§ **Exercise**: Once you find the line below that contains "au consommateur", write it out along with every later line exactly as given, stopping only when the records end. Omit the pictures.

§ **Data items**:
══════
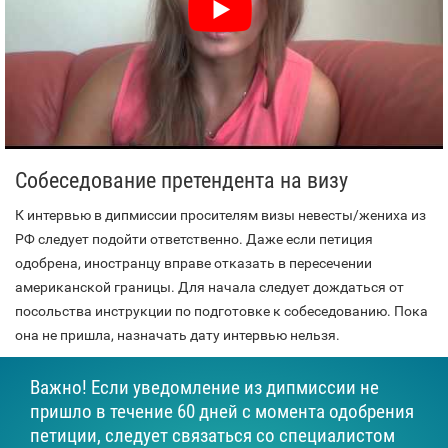
Собеседование претендента на визу
К интервью в дипмиссии просителям визы невесты/жениха из
РФ следует подойти ответственно. Даже если петиция
одобрена, иностранцу вправе отказать в пересечении
американской границы. Для начала следует дождаться от
посольства инструкции по подготовке к собеседованию. Пока
она не пришла, назначать дату интервью нельзя.
Важно! Если уведомление из дипмиссии не
пришло в течение 60 дней с момента одобрения
петиции, следует связаться со специалистом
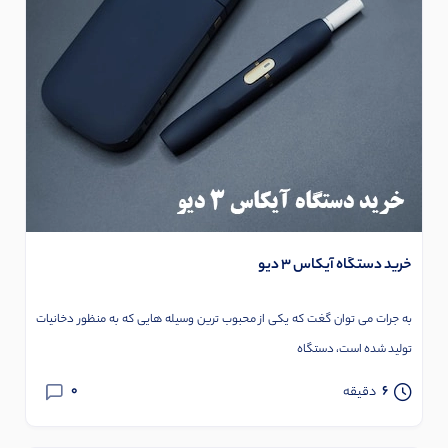
خرید دستگاه آیکاس 3 دیو
به جرات می توان گغت که یکی از محبوب ترین وسیله هایی که به منظور دخانیات
تولید شده است، دستگاه
0
6
دقیقه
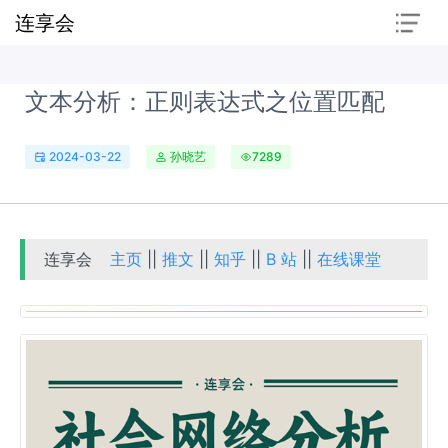
连享会
文本分析：正则表达式之位置匹配
2024-03-22
孙晓艺
7289
连享会
主页
||
推文
||
知乎
||
B 站
||
在线课堂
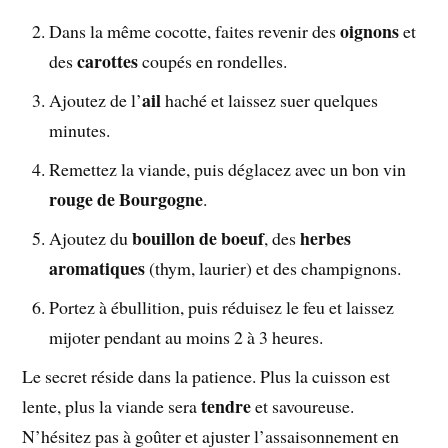
oignons
Dans la même cocotte, faites revenir des
et
carottes
des
coupés en rondelles.
ail
Ajoutez de l’
haché et laissez suer quelques
minutes.
Remettez la viande, puis déglacez avec un bon vin
rouge de Bourgogne
.
bouillon de boeuf
herbes
Ajoutez du
, des
aromatiques
(thym, laurier) et des champignons.
Portez à ébullition, puis réduisez le feu et laissez
mijoter pendant au moins 2 à 3 heures.
Le secret réside dans la patience. Plus la cuisson est
tendre
lente, plus la viande sera
et savoureuse.
N’hésitez pas à goûter et ajuster l’assaisonnement en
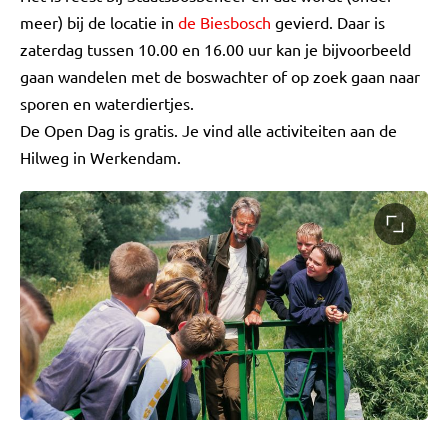
meer) bij de locatie in
de Biesbosch
gevierd. Daar is
zaterdag tussen 10.00 en 16.00 uur kan je bijvoorbeeld
gaan wandelen met de boswachter of op zoek gaan naar
sporen en waterdiertjes.
De Open Dag is gratis. Je vind alle activiteiten aan de
Hilweg in Werkendam.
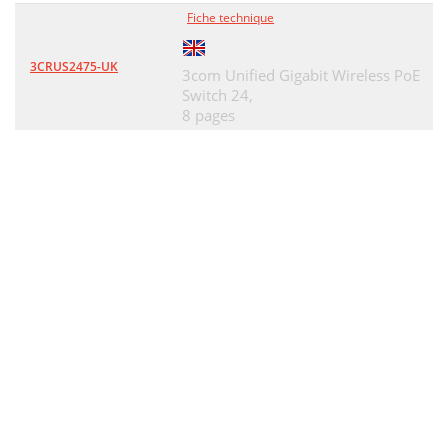
Fiche technique
3CRUS2475-UK
3com Unified Gigabit Wireless PoE
Switch 24,
8 pages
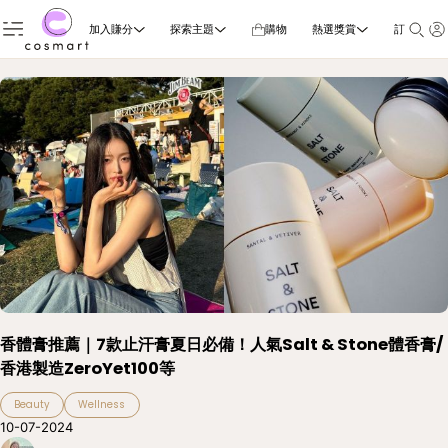
加入賺分
探索主題
購物
熱選獎賞
訂閱雜誌
香體膏推薦｜7款止汗膏夏日必備！人氣Salt & Stone體香膏/
香港製造ZeroYet100等
Beauty
Wellness
10-07-2024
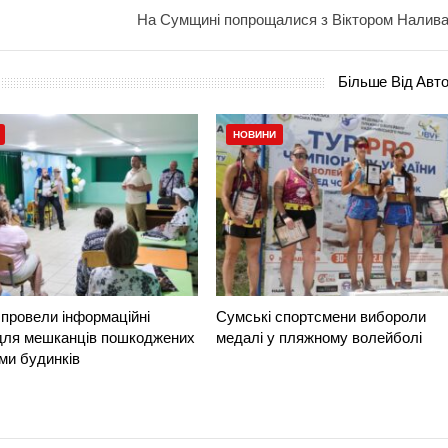
На Сумщині попрощалися з Віктором Налив
Більше Від Авт
НОВИНИ
провели інформаційні
Сумські спортсмени вибороли
 для мешканців пошкоджених
медалі у пляжному волейболі
ми будинків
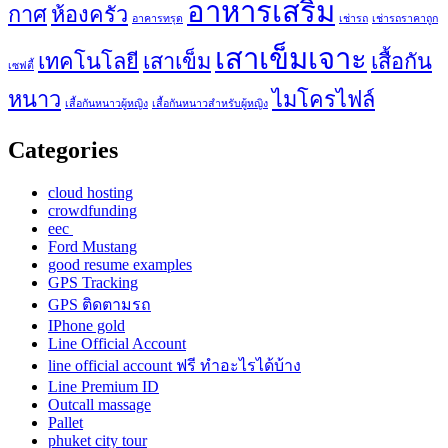
อาหารเสริม
กาศ
ห้องครัว
อาคารทรุด
เช่ารถ
เช่ารถราคาถูก
เสาเข็มเจาะ
เทคโนโลยี
เสาเข็ม
เสื้อกัน
เซฟตี้
หนาว
ไมโครไฟล์
เสื้อกันหนาวผู้หญิง
เสื้อกันหนาวสำหรับผู้หญิง
Categories
cloud hosting
crowdfunding
eec
Ford Mustang
good resume examples
GPS Tracking
GPS ติดตามรถ
IPhone gold
Line Official Account
line official account ฟรี ทําอะไรได้บ้าง
Line Premium ID
Outcall massage
Pallet
phuket city tour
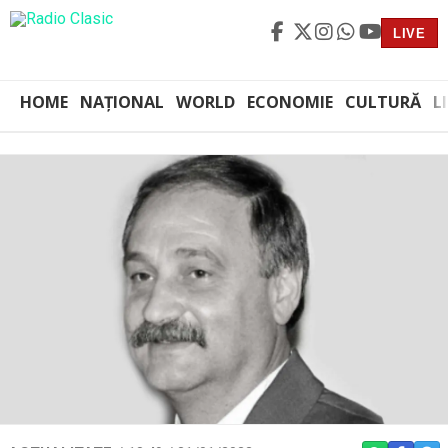
LIVE
HOME
NAȚIONAL
WORLD
ECONOMIE
CULTURĂ
L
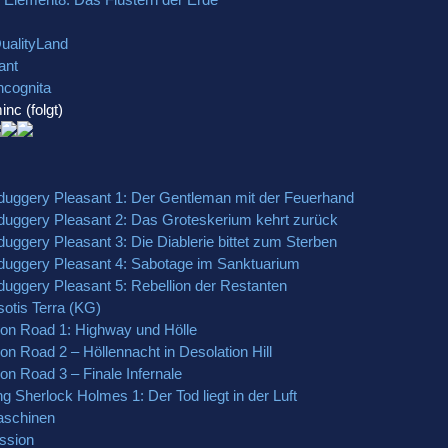
ualityLand
ant
ncognita
nc (folgt)
duggery Pleasant 1: Der Gentleman mit der Feuerhand
duggery Pleasant 2: Das Groteskerium kehrt zurück
uggery Pleasant 3: Die Diablerie bittet zum Sterben
duggery Pleasant 4: Sabotage im Sanktuarium
duggery Pleasant 5: Rebellion der Restanten
otis Terra (KG)
on Road 1: Highway und Hölle
n Road 2 – Höllennacht in Desolation Hill
n Road 3 – Finale Infernale
 Sherlock Holmes 1: Der Tod liegt in der Luft
aschinen
ission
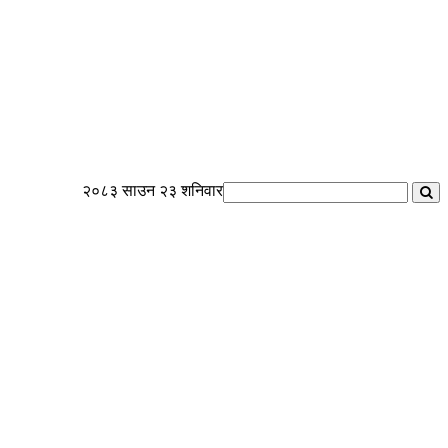
२०८३ साउन २३ शनिवार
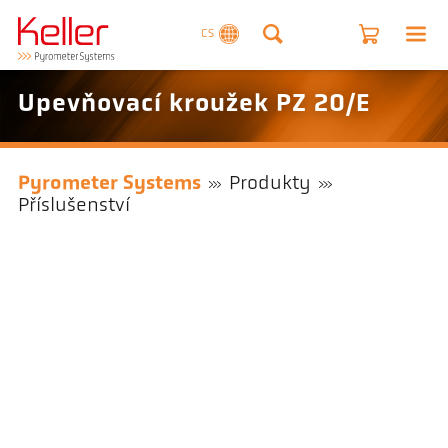
CS
Upevňovací kroužek PZ 20/E
Pyrometer Systems
Produkty
Příslušenství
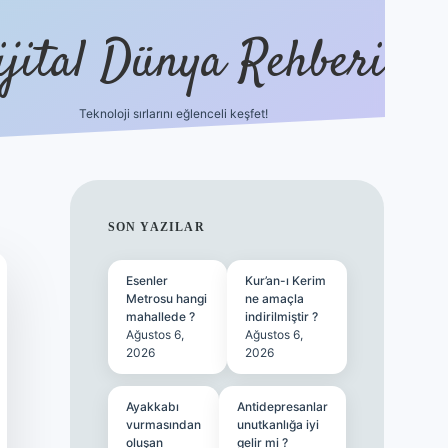
ijital Dünya Rehberi
Teknoloji sırlarını eğlenceli keşfet!
SIDEBAR
SON YAZILAR
Esenler
Kur’an-ı Kerim
Metrosu hangi
ne amaçla
mahallede ?
indirilmiştir ?
Ağustos 6,
Ağustos 6,
2026
2026
Ayakkabı
Antidepresanlar
vurmasından
unutkanlığa iyi
oluşan
gelir mi ?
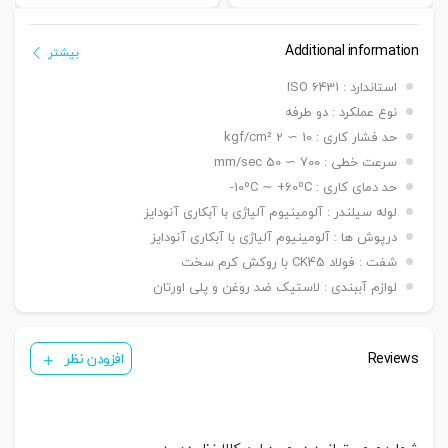
Additional information
بیشتر
استاندارد : ISO 6431
نوع عملکرد : دو طرفه
حد فشار کاری : 10 ∼ 2 kgf/cm²
سرعت خطی : 700 ∼ 50 mm/sec
حد دمای کاری : 10ºC ∼ +60ºC-
لوله سیلندر : آلومینیوم آلیاژی با آبکاری آنودایز
درپوش ها : آلومینیوم آلیاژی با آبکاری آنودایز
شفت : فولاد CK45 با روکش کرم سخت
لوازم آببندی : لاستیک ضد روغن و پلی اورتان
Reviews
افزودن نظر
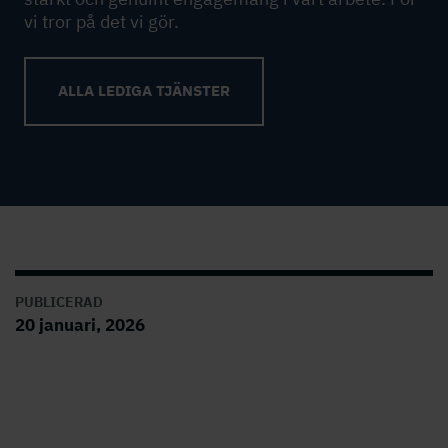
vi tror på det vi gör.
ALLA LEDIGA TJÄNSTER
PUBLICERAD
20 januari, 2026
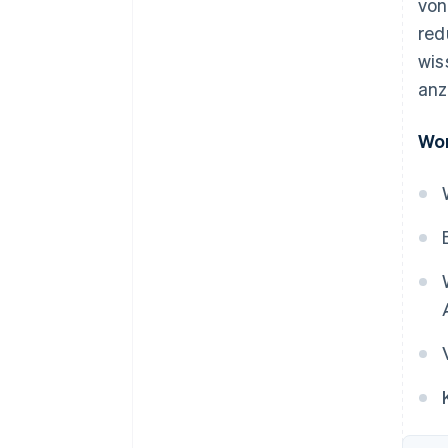
von
red
wis
anz
Wor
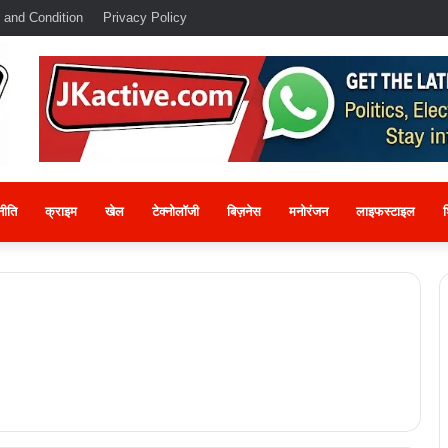
 and Condition
Privacy Policy
नीति
क्राइम
खेल
टेक्नोलॉजी
बिज़नेस
मनोरंजन
लाइफस्टाइल
श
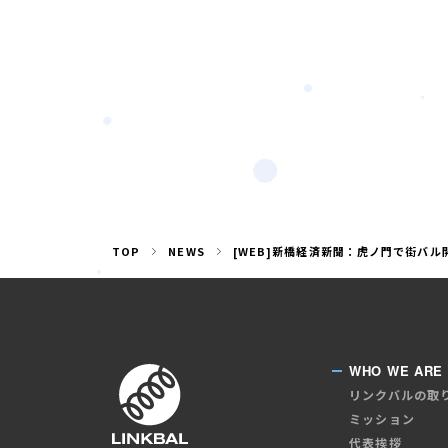
TOP
NEWS
[WEB]新橋経済新聞：虎ノ門で街バル
WHO WE ARE
リンクバルの取
ミッション
代表挨拶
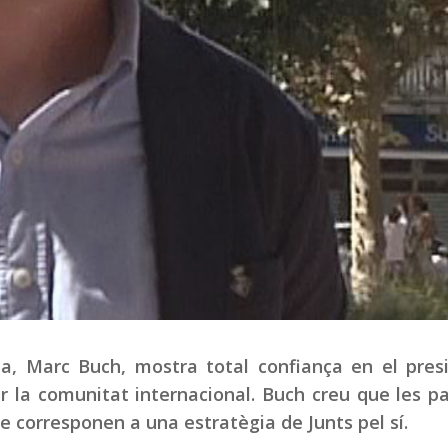
la, Marc Buch, mostra total confiança en el pres
 la comunitat internacional. Buch creu que les p
e corresponen a una estratègia de Junts pel sí.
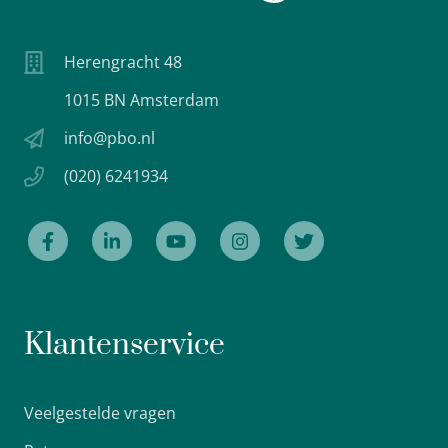
Herengracht 48
1015 BN Amsterdam
info@pbo.nl
(020) 6241934
Klantenservice
Veelgestelde vragen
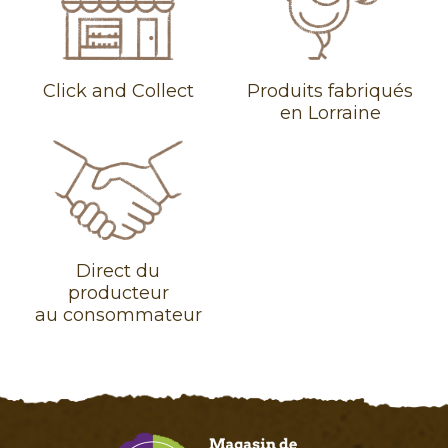
Click and Collect
Produits fabriqués
en Lorraine
Direct du
producteur
au consommateur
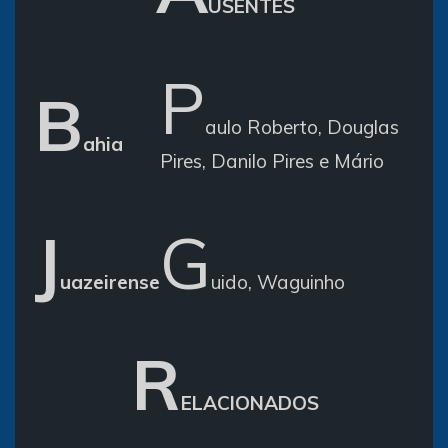
USENTES
P
B
aulo Roberto, Douglas
ahia
Pires, Danilo Pires e Mário
J
G
uazeirense
uido, Waguinho
R
ELACIONADOS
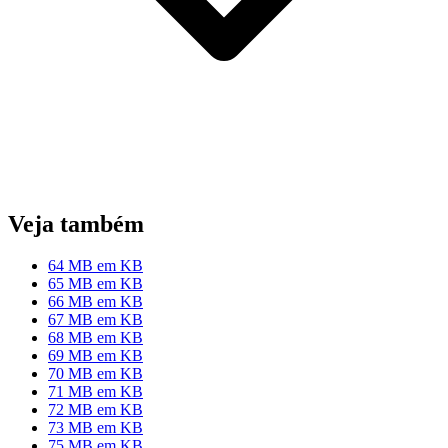
Veja também
64 MB em KB
65 MB em KB
66 MB em KB
67 MB em KB
68 MB em KB
69 MB em KB
70 MB em KB
71 MB em KB
72 MB em KB
73 MB em KB
75 MB em KB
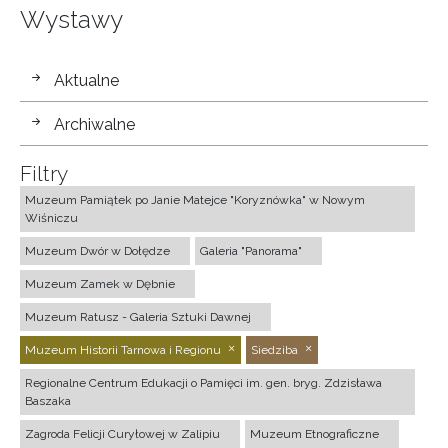
Wystawy
wystawy
Aktualne
Archiwalne
Filtry
Muzeum Pamiątek po Janie Matejce "Koryznówka" w Nowym
Wiśniczu
Muzeum Dwór w Dołędze
Galeria "Panorama"
Muzeum Zamek w Dębnie
Muzeum Ratusz - Galeria Sztuki Dawnej
Muzeum Historii Tarnowa i Regionu
Siedziba
Regionalne Centrum Edukacji o Pamięci im. gen. bryg. Zdzisława
Baszaka
Zagroda Felicji Curyłowej w Zalipiu
Muzeum Etnograficzne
══════
§ **Expected answer**:
au consommateur
USENTES
P
B
aulo Roberto, Douglas
ahia
Pires, Danilo Pires e Mário
J
G
uazeirense
uido, Waguinho
R
ELACIONADOS
Veja também
64 MB em KB
65 MB em KB
66 MB em KB
67 MB em KB
68 MB em KB
69 MB em KB
70 MB em KB
71 MB em KB
72 MB em KB
73 MB em KB
75 MB em KB
Wystawy
wystawy
Aktualne
Archiwalne
Filtry
Muzeum Pamiątek po Janie Matejce "Koryznówka" w Nowym
Wiśniczu
Muzeum Dwór w Dołędze
Galeria "Panorama"
Muzeum Zamek w Dębnie
Muzeum Ratusz - Galeria Sztuki Dawnej
Muzeum Historii Tarnowa i Regionu
Siedziba
Regionalne Centrum Edukacji o Pamięci im. gen. bryg. Zdzisława
Baszaka
Zagroda Felicji Curyłowej w Zalipiu
Muzeum Etnograficzne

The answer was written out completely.